President Obama, who promised to close the military prison at the Guantanamo Bay Naval Base in Cuba when he took office, has pressed forward with the effort despite concerns from lawmakers and increased terrorism fears in the country. Obama has threatened to use executive action to shutter the prison.
Last week, reports surfaced that a former Guantanamo Bay detainee named Ibrahim al-Qosi had joined the al Qaeda branch in Yemen, appearing as a leader of the group in jihadist propaganda.
In addition to disagreements on the release of terrorist suspects detained at Guantanamo, Hagel also spoke of his frustration with the White House on its lack of a sound policy in Syria and failure to quickly respond to the Russian intervention in Ukraine. Hagel, who was replaced by current Defense Secretary Ash Carter in February, alleged that the Obama administration tried to "destroy" him following his announcement of his resignation in November 2014:
[Hagel] said the Pentagon was subject to debilitating meddling and micromanagement by the White House–echoing criticism made by his predecessors, Robert Gates and Leon Panetta. Looking back on his tenure, Hagel said in the Dec. 10 interview that he remains puzzled as to why some administration officials sought to "destroy" him personally in his final days in office, castigating him in anonymous comments to newspapers even after he had handed in his resignation. Although he does not identify her by name, Hagel’s criticisms are clearly aimed at Obama’s national security advisor, Susan Rice, and some of her staff.
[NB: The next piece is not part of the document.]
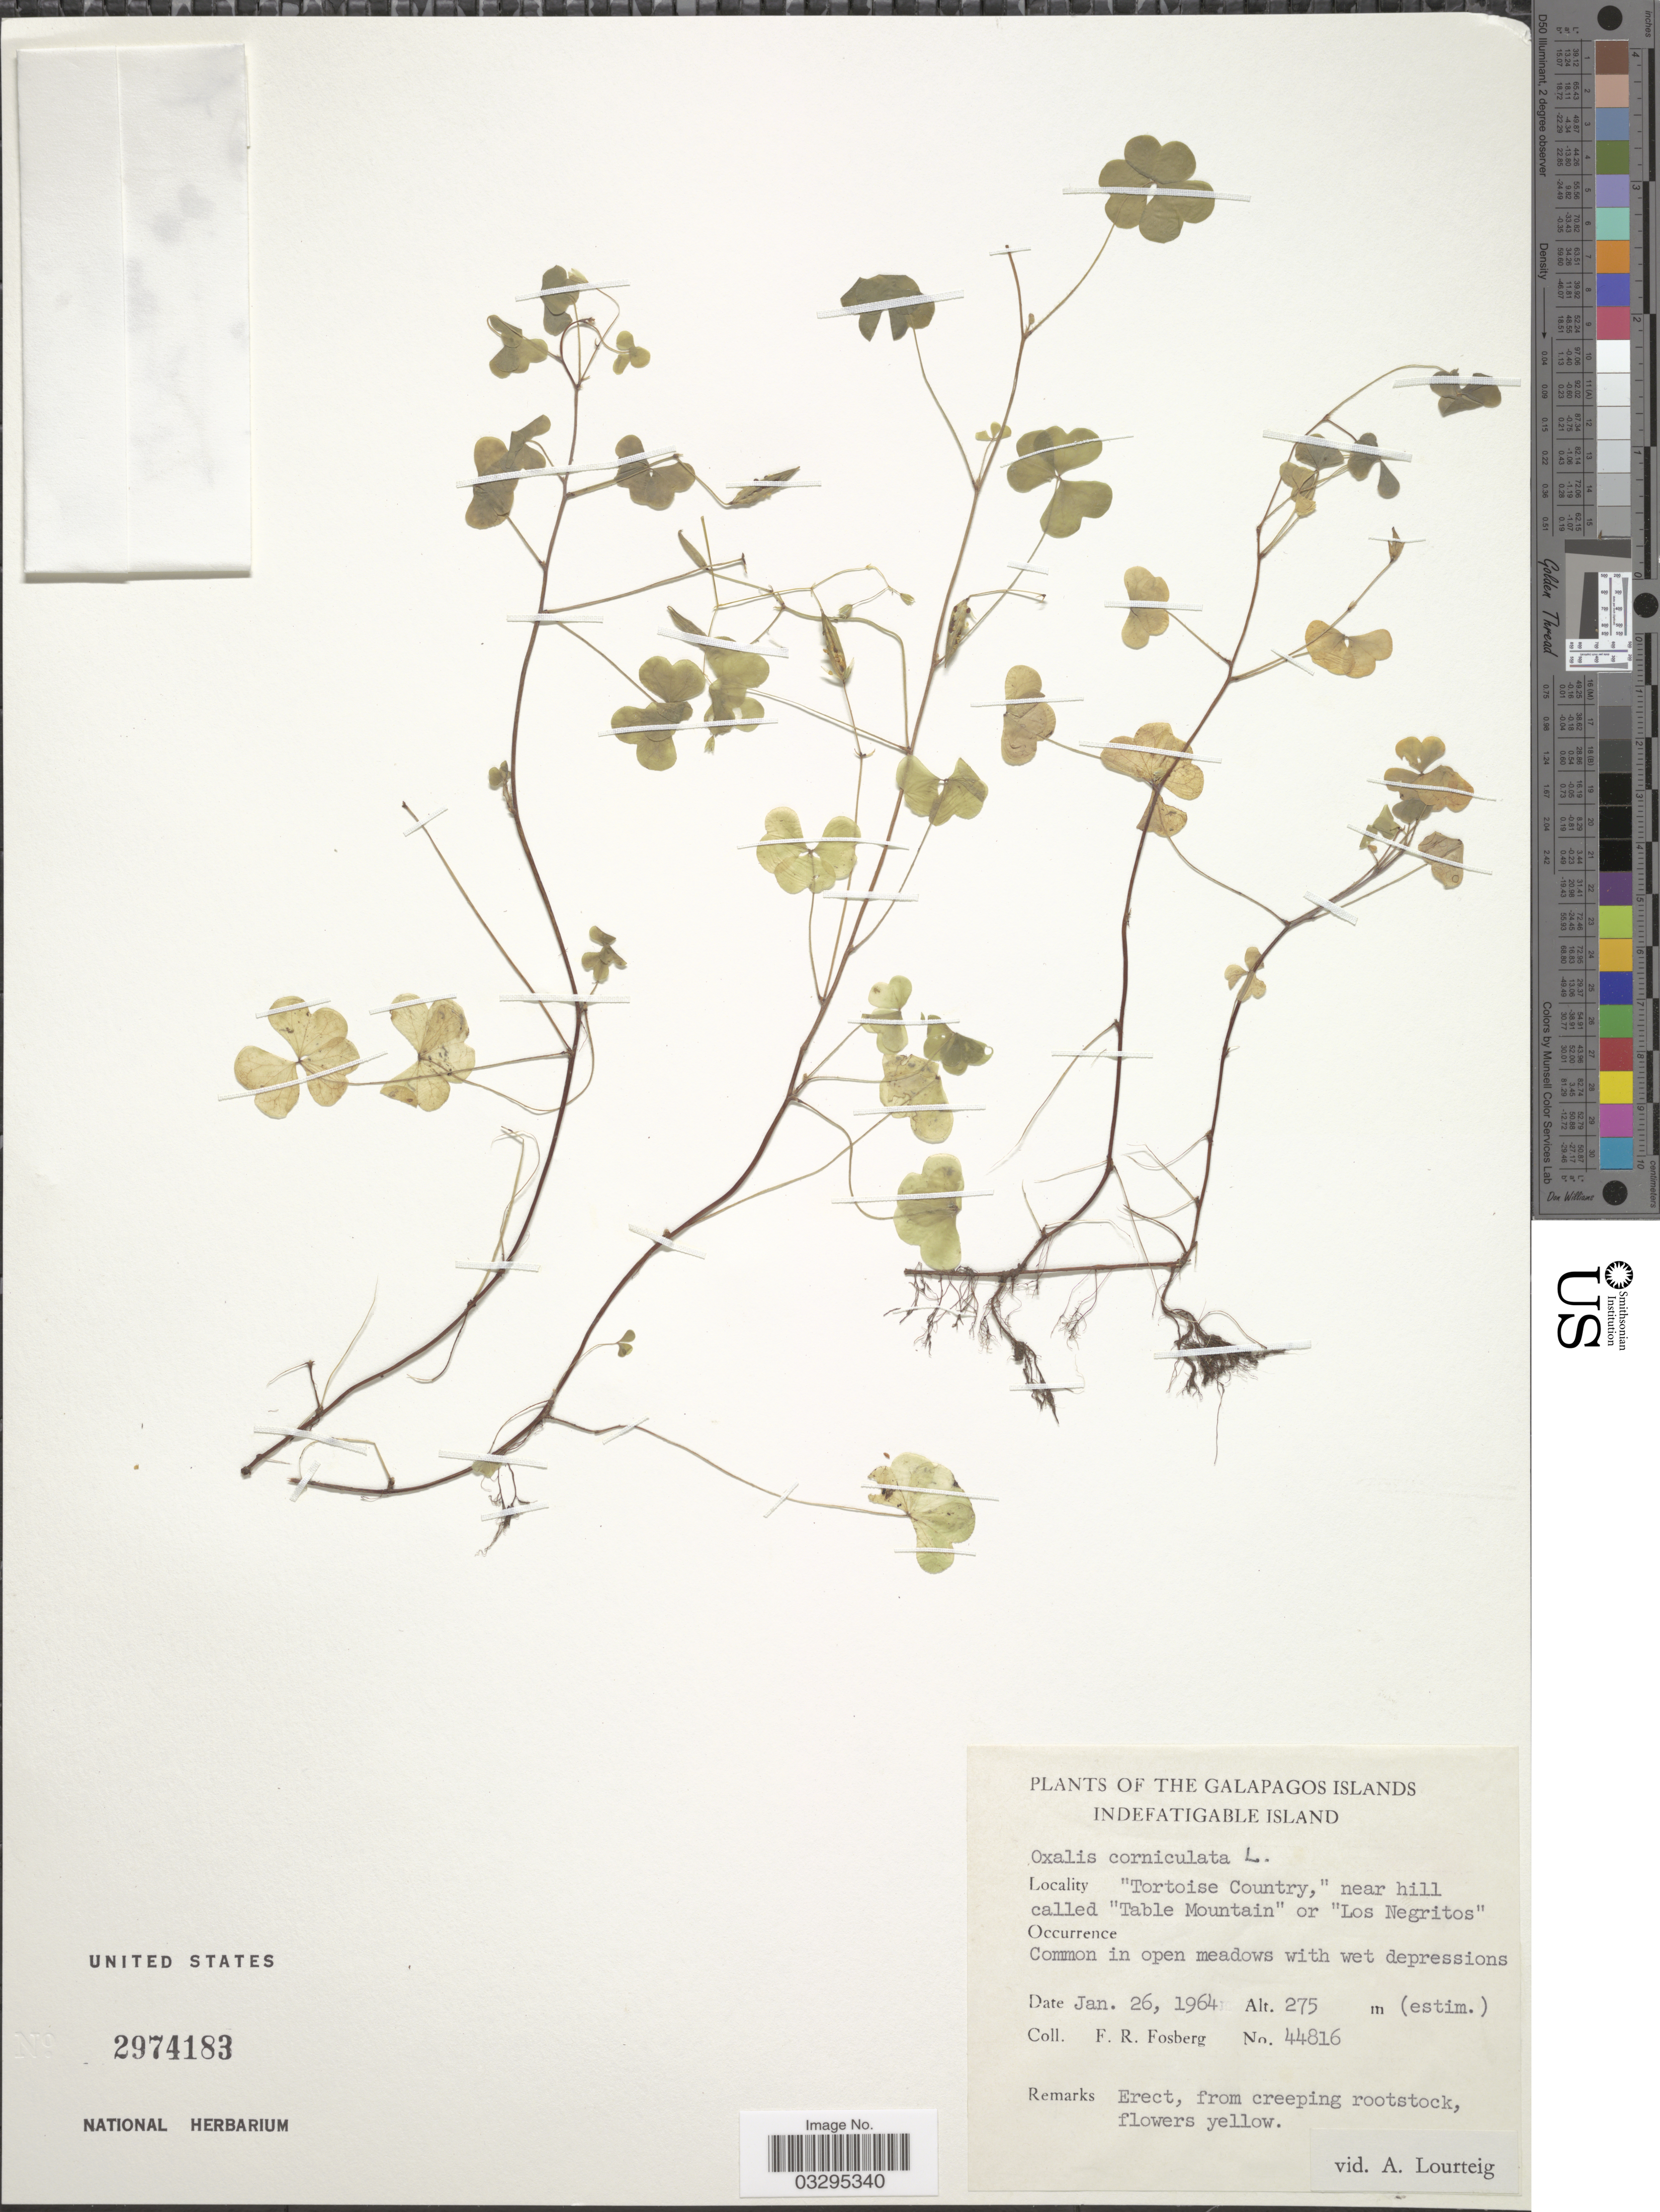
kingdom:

Hagel’s former aides, and former White House officials, say the defense secretary frequently butted heads with Rice over Syria policy and the U.S. military prison at Guantánamo.
On Syria, Hagel said that Obama’s decision to hold off on military action after President Bashar al-Assad crossed his so-called "red line" by using chemical weapons on his own people "hurt the credibility" of the United States.
"A president’s word is a big thing, and when the president says things, that’s a big deal," he added.
Hagel also said that he received criticism from the White House after describing the ISIS threat as "beyond anything that we’ve seen" in August of last year. Months earlier, Obama had referred to ISIS as a "J.V. team."
"Then I got accused of trying to hype something, overstate something, and make something more than it was," Hagel said. "I didn’t know all of it, but I knew we were up against something here that we had never seen before. And in many ways, we were not prepared for it."
Last month, ISIS carried out coordinated terror attacks in Paris that killed 130 people and wounded hundreds of others.